==== Material for this exercise ====

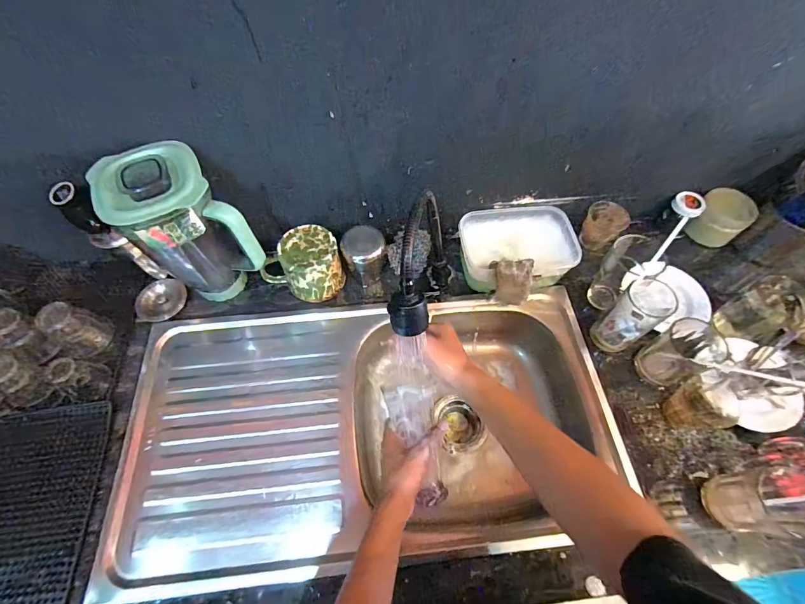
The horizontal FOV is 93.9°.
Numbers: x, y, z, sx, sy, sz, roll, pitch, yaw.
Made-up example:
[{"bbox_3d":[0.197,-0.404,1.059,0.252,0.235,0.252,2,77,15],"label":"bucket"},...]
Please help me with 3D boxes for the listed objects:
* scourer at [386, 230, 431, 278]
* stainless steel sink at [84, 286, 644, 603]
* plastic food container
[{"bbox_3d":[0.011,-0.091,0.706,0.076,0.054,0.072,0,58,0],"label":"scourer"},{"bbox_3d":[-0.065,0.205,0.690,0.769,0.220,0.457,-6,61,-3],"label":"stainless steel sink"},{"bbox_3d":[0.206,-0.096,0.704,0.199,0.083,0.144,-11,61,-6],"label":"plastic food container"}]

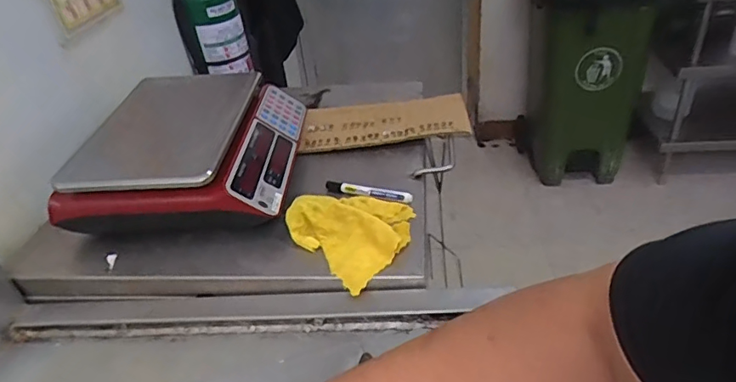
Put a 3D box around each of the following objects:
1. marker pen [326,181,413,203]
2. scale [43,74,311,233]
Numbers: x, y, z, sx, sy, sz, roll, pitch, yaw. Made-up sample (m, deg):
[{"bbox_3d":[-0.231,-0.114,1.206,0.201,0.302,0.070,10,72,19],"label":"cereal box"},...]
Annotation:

====

_Activity_
Gather all lines from the records above in which "Numbers" appears.

_Expected answer_
Numbers: x, y, z, sx, sy, sz, roll, pitch, yaw.
Numbers: x, y, z, sx, sy, sz, roll, pitch, yaw. Made-up sample (m, deg):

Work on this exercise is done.